TO DO: Reproduce the lines below exactly as they appear, leaving out the pictures.

EXERCISE INPUTS:
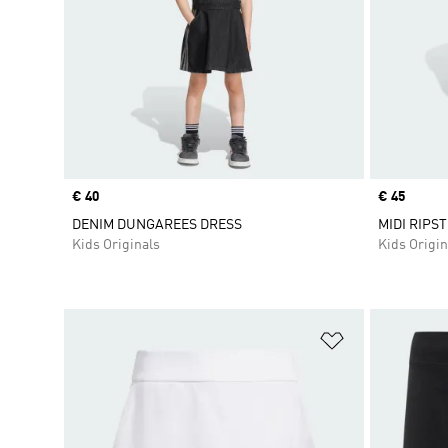
Price
€ 40
Price
€ 45
DENIM DUNGAREES DRESS
MIDI RIPS
Kids Originals
Kids Origin
Add to Wishlis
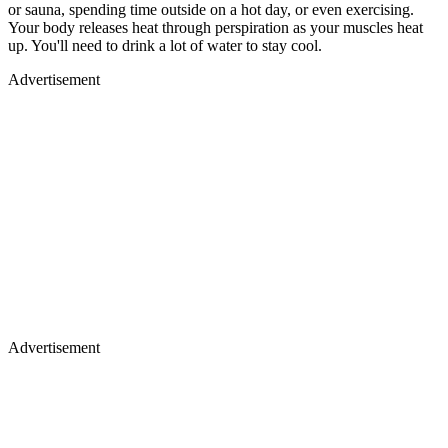
or sauna, spending time outside on a hot day, or even exercising.
Your body releases heat through perspiration as your muscles heat
up. You'll need to drink a lot of water to stay cool.
Advertisement
Advertisement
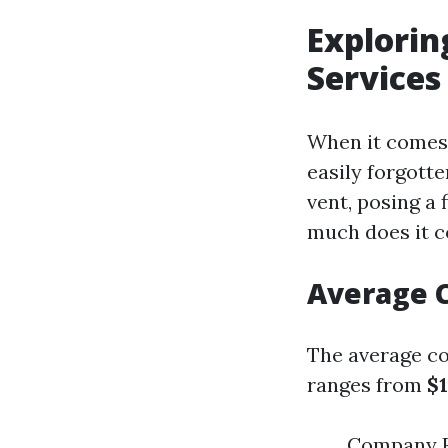
Explorin
Services
When it comes 
easily forgotte
vent, posing a 
much does it co
Average C
The average cos
ranges from
$1
Company R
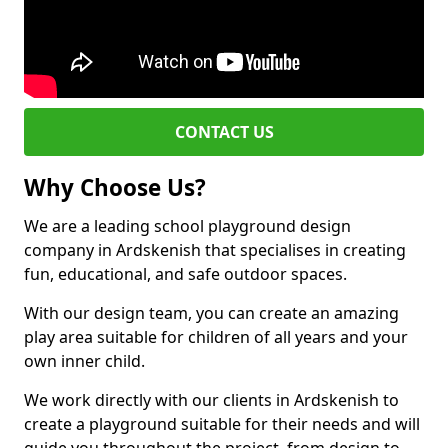
CONTACT US
Why Choose Us?
We are a leading school playground design
company in Ardskenish that specialises in creating
fun, educational, and safe outdoor spaces.
With our design team, you can create an amazing
play area suitable for children of all years and your
own inner child.
We work directly with our clients in Ardskenish to
create a playground suitable for their needs and will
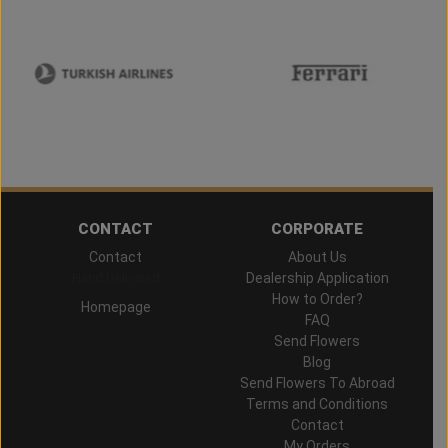
CONTACT
CORPORATE
Contact
About Us
Hand Delivered
Dealership Application
How to Order?
Homepage
FAQ
Send Flowers
Blog
Send Flowers To Abroad
Terms and Conditions
Contact
My Orders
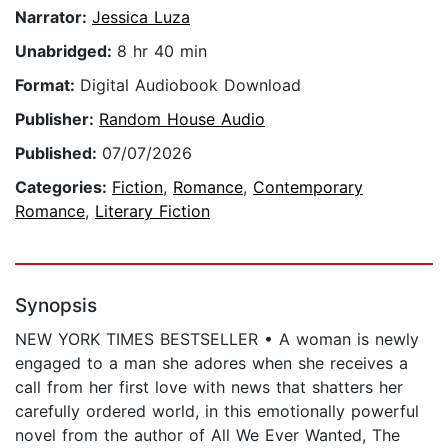
Narrator:
Jessica Luza
Unabridged:
8 hr 40 min
Format:
Digital Audiobook Download
Publisher:
Random House Audio
Published:
07/07/2026
Categories:
Fiction
,
Romance
,
Contemporary
Romance
,
Literary Fiction
Synopsis
NEW YORK TIMES BESTSELLER • A woman is newly
engaged to a man she adores when she receives a
call from her first love with news that shatters her
carefully ordered world, in this emotionally powerful
novel from the author of All We Ever Wanted, The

WRITTEN ANSWER:
Price
€ 40
Price
€ 45
DENIM DUNGAREES DRESS
MIDI RIPS
Kids Originals
Kids Origin
Add to Wishlis
or sauna, spending time outside on a hot day, or even exercising.
Your body releases heat through perspiration as your muscles heat
up. You'll need to drink a lot of water to stay cool.
Advertisement
Advertisement
Explorin
Services
When it comes 
easily forgotte
vent, posing a 
much does it co
Average C
The average cos
ranges from
$1
Company R
CONTACT US
Why Choose Us?
We are a leading school playground design
company in Ardskenish that specialises in creating
fun, educational, and safe outdoor spaces.
With our design team, you can create an amazing
play area suitable for children of all years and your
own inner child.
We work directly with our clients in Ardskenish to
create a playground suitable for their needs and will
CONTACT
CORPORATE
Contact
About Us
Hand Delivered
Dealership Application
How to Order?
Homepage
FAQ
Send Flowers
Blog
Send Flowers To Abroad
Terms and Conditions
Contact
My Orders
Narrator:
Jessica Luza
Unabridged:
8 hr 40 min
Format:
Digital Audiobook Download
Publisher:
Random House Audio
Published:
07/07/2026
Categories:
Fiction
,
Romance
,
Contemporary
Romance
,
Literary Fiction
Synopsis
NEW YORK TIMES BESTSELLER • A woman is newly
engaged to a man she adores when she receives a
call from her first love with news that shatters her
carefully ordered world, in this emotionally powerful
novel from the author of All We Ever Wanted, The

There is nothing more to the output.